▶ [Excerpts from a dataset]
^^^^^^^^
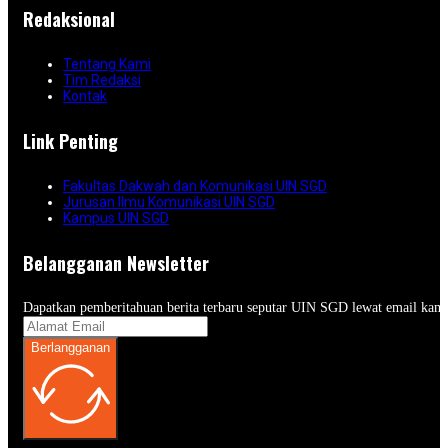
Redaksional
Tentang Kami
Tim Redaksi
Kontak
Link Penting
Fakultas Dakwah dan Komunikasi UIN SGD
Jurusan Ilmu Komunikasi UIN SGD
Kampus UIN SGD
Belangganan Newsletter
Dapatkan pemberitahuan berita terbaru seputar UIN SGD lewat email kam
Berlangganan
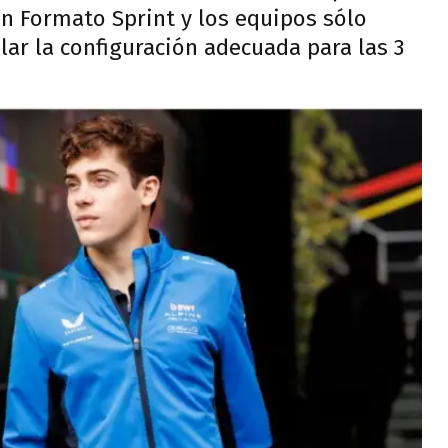
con Formato Sprint y los equipos sólo
ar la configuración adecuada para las 3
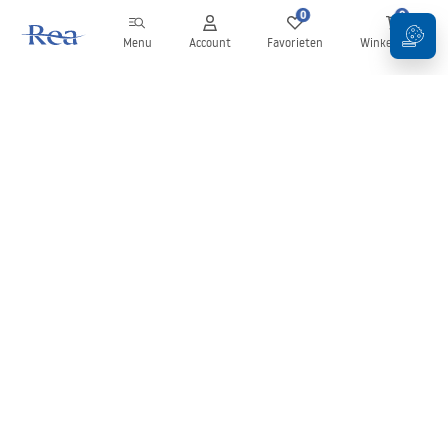
0
0
Menu
Account
Favorieten
Winkelwagen
Nieuwsbrief
Blijf op de hoogte van nieuws en aanbiedingen!
Aanmelden
Door uw gegevens in te voeren en te bevestigen, gaat u akkoord
met het ontvangen van de nieuwsbrief onder de voorwaarden
zoals beschreven in de
Algemene voorwaarden
.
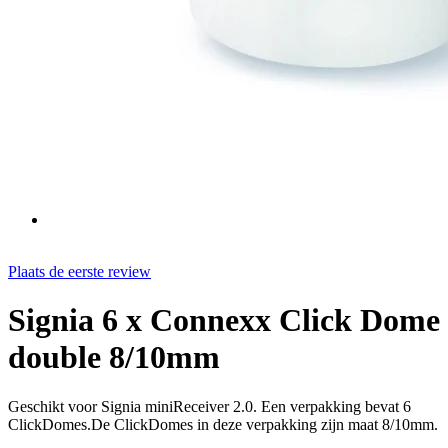
Plaats de eerste review
Signia 6 x Connexx Click Dome
double 8/10mm
Geschikt voor Signia miniReceiver 2.0. Een verpakking bevat 6
ClickDomes.De ClickDomes in deze verpakking zijn maat 8/10mm.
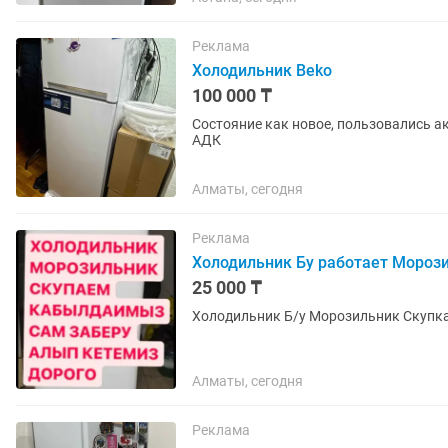
Реклама
Холодильник Beko
100 000 ₸
Состояние как новое, пользовались ак
АДК
Алматы, сегодня
Реклама
Холодильник Бу работает Морози
25 000 ₸
Холодильник Б/у Морозильник Скупка 
Алматы, сегодня
Реклама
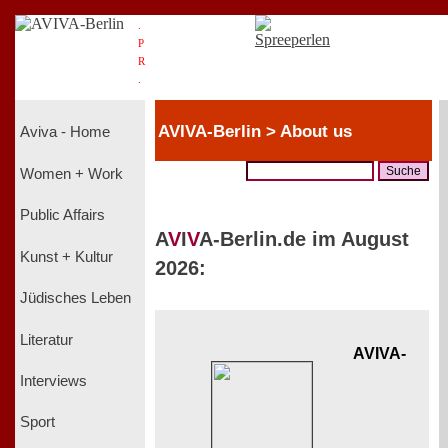
.
P
R
.
AVIVA-Berlin > About us
Aviva - Home
Women + Work
Public Affairs
A
V
I
V
A-Berlin.de im August
Kunst + Kultur
2026:
Jüdisches Leben
Literatur
AVIVA-
Interviews
Sport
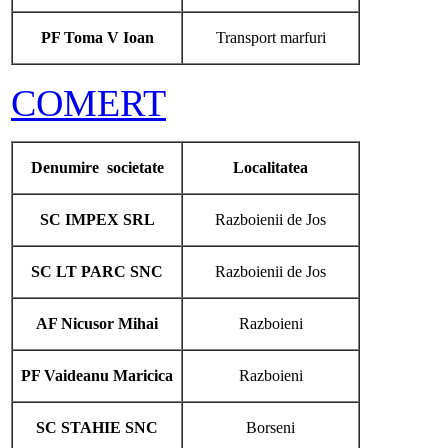
PF Toma V Ioan
Transport marfuri
COMERT
Denumire societate
Localitatea
SC IMPEX SRL
Razboienii de Jos
SC LT PARC SNC
Razboienii de Jos
AF Nicusor Mihai
Razboieni
PF Vaideanu Maricica
Razboieni
SC STAHIE SNC
Borseni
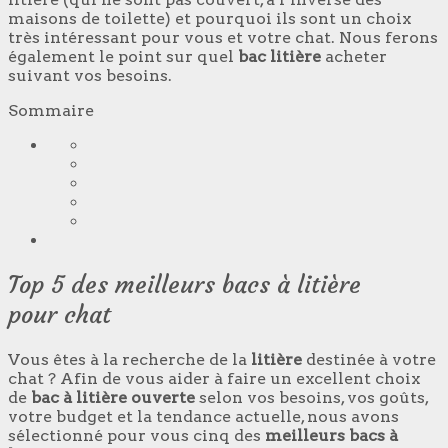
maisons de toilette) et pourquoi ils sont un choix
très intéressant pour vous et votre chat. Nous ferons
également le point sur quel
bac
litière
acheter
suivant vos besoins.
Sommaire
Top 5 des meilleurs bacs à litière
pour chat
Vous êtes à la recherche de la
litière
destinée à votre
chat ? Afin de vous aider à faire un excellent choix
de
bac à litière
ouverte
selon vos besoins, vos goûts,
votre budget et la tendance actuelle, nous avons
sélectionné pour vous cinq des
meilleurs bacs à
^^^^^^^^
▶ [Brief] Please go through the data and copy each line containing the word "bacs".

▶ [Output]
Top 5 des meilleurs bacs à litière
meilleurs bacs à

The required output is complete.